Why should you be interested in artificial intelligence (AI) and machine learning? Any classification problem where you have a good source of classified examples is a candidate for AI. Historically, optical character recognition (OCR) was a difficult problem. We have recently experienced enormous improvement in the performance of OCR because, at least in part, we have a very large collection of already classified examples. Similarly, automatic translation between languages has made tremendous advances because we have access to enormous collections of translated documents that can be used to train the classifier. Other contexts that seem to recommend themselves to machine intelligence and AI learning are concept identification in texts, entity extraction, assigning peer reviewers to submitted documents, sentiment analysis, quality evaluation, and priority assignment.

Data Uncertainty

Real data has measurement errors or has noise that makes it non-conforming to the correct, intended or original values. Data veracity has been acknowledged since at least 2012 as an issue in using AI to support business decisions. Some examples of uncertain data include:

♦ Rooms are often not square even though they were designed to be

♦ A person’s address in my contact management system from 5 years ago

♦ The official temperature reading in my city and my backyard thermometer reading

In these examples, the uncertainty can be caused by any number of factors: the carpenters measured wrong or misread a specification, or the ground beneath the building has shifted, or there was an earthquake that broke a supporting structure, or any number of possibilities. There are just as many possibilities for the other examples.

Model Uncertainty

Our models are never perfect, rather ?they are useful approximations. Consider ?geocentrism, the model of the universe where the Earth is the center around which other celestial bodies orbit.
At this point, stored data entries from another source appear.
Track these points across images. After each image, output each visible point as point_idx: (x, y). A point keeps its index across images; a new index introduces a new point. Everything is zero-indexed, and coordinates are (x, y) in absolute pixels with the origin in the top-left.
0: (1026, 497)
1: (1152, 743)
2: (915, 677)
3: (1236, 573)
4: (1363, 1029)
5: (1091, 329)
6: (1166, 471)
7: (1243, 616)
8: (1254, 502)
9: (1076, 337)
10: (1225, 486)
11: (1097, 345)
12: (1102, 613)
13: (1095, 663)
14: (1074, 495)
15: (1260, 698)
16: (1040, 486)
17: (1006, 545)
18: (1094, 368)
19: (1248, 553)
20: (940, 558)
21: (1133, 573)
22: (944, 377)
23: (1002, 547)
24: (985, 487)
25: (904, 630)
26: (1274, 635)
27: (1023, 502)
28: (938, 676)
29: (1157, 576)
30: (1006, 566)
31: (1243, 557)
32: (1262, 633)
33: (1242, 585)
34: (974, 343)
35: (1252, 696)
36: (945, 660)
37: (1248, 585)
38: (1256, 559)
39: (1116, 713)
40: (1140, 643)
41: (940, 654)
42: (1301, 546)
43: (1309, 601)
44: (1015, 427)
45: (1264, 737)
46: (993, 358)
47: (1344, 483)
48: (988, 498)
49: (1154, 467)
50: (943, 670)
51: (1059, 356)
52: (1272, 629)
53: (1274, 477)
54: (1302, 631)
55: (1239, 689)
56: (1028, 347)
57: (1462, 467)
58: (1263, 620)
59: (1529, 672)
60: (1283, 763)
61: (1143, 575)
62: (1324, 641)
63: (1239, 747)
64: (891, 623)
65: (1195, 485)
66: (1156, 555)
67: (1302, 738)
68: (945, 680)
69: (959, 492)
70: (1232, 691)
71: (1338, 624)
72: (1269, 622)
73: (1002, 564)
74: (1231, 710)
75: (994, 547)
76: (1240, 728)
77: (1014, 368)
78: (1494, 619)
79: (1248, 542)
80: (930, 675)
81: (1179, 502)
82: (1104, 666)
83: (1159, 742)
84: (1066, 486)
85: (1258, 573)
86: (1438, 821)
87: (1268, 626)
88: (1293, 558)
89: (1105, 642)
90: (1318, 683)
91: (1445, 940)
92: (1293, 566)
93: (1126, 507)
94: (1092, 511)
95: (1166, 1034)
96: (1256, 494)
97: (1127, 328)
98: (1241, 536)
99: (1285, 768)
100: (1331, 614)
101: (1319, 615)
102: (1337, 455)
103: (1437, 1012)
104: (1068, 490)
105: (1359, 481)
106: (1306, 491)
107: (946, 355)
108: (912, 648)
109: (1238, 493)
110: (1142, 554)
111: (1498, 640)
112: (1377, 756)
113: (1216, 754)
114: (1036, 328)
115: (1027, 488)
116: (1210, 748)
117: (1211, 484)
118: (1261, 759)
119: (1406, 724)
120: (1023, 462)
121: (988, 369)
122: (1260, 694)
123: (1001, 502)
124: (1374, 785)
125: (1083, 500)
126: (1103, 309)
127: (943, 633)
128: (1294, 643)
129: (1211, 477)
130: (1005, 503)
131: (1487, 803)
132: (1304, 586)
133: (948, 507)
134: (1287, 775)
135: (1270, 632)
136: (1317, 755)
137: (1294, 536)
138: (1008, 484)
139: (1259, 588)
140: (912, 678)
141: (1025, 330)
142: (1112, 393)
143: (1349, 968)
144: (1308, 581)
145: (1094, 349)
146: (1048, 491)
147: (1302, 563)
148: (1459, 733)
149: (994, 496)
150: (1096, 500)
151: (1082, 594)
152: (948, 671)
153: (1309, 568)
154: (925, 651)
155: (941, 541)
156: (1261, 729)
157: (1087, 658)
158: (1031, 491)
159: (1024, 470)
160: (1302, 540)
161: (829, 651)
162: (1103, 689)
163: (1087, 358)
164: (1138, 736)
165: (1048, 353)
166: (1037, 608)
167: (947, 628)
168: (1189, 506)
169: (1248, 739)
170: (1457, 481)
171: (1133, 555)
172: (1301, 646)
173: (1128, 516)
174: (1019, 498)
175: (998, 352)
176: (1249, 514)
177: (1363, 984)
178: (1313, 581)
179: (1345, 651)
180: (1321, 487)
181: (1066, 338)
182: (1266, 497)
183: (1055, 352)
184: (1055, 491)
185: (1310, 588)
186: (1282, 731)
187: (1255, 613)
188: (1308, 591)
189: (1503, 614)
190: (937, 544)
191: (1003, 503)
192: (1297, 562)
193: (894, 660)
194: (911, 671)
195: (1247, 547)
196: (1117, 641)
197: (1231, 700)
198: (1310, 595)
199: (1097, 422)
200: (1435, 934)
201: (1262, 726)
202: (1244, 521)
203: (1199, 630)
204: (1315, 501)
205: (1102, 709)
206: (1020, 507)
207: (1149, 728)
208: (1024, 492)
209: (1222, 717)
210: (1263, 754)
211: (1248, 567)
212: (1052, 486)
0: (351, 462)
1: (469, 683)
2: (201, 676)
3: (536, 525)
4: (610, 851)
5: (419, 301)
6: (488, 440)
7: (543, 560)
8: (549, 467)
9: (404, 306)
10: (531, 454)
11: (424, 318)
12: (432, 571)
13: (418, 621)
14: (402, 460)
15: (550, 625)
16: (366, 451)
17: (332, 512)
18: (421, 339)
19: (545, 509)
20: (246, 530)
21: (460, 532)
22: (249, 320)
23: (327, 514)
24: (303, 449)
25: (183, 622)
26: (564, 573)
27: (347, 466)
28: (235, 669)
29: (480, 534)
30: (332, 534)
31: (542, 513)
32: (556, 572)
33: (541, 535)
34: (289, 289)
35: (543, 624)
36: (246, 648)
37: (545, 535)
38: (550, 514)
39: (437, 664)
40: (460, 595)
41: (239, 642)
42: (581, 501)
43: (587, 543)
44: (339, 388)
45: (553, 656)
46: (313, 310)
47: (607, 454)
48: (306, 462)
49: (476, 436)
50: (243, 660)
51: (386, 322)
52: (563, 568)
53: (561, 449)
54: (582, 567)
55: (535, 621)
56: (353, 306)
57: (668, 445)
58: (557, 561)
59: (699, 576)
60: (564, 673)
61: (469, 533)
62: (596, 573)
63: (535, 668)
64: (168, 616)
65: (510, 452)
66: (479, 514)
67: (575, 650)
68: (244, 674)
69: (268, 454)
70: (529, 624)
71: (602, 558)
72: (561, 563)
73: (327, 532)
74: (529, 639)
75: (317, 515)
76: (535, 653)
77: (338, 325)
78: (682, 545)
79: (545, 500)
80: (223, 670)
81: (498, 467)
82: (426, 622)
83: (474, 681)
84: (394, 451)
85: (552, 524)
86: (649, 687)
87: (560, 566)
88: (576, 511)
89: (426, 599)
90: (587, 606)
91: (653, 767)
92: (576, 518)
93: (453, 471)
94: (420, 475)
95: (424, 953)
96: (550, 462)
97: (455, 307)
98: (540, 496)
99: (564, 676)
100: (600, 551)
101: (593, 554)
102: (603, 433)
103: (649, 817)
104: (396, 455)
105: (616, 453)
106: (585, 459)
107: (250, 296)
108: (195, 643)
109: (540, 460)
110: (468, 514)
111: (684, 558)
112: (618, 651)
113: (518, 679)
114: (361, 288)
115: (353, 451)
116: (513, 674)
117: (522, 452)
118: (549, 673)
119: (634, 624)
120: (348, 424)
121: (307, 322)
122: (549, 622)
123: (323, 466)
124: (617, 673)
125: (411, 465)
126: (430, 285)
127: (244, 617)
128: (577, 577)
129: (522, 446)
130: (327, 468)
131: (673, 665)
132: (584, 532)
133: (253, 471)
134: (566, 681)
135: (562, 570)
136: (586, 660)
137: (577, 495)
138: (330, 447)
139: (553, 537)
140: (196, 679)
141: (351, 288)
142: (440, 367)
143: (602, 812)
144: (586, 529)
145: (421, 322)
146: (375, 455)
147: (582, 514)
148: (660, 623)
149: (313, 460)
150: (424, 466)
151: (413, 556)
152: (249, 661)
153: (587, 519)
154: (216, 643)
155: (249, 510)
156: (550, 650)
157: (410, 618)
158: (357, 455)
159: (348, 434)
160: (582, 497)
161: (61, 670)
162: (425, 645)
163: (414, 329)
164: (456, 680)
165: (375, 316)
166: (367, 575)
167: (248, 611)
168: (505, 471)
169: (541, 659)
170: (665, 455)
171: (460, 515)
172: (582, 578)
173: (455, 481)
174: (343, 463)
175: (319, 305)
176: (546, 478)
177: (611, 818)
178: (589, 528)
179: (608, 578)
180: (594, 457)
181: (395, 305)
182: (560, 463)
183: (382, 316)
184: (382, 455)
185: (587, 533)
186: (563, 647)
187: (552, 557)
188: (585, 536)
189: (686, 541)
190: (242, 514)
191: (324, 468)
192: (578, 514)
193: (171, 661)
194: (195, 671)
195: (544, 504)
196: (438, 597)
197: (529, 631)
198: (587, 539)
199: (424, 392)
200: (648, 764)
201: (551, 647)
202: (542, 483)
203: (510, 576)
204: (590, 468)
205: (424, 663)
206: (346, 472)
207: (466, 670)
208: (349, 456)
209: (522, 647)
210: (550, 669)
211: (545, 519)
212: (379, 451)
This model dates from the ancient Greeks, was further developed by Ptolemy in Egypt around the 2nd Century AD. This was the accepted model until 1543 AD, when Copernicus advocated Aristarchus’ concept of heliocentrism—the model where the sun is the center of our planetary system. Debates raged for centuries as more and more information was collected, and finally around the late 18th and early 19th centuries, a confluence of empiric evidence overwhelmed the scientific community. What is important to note here is that the geocentric model was used for somewhere between 22 and 24 centuries until a heliocentric model was shown to be “better.” And now we have better models where the sun is traveling in an orbit around the center of our galaxy and the universe is expanding.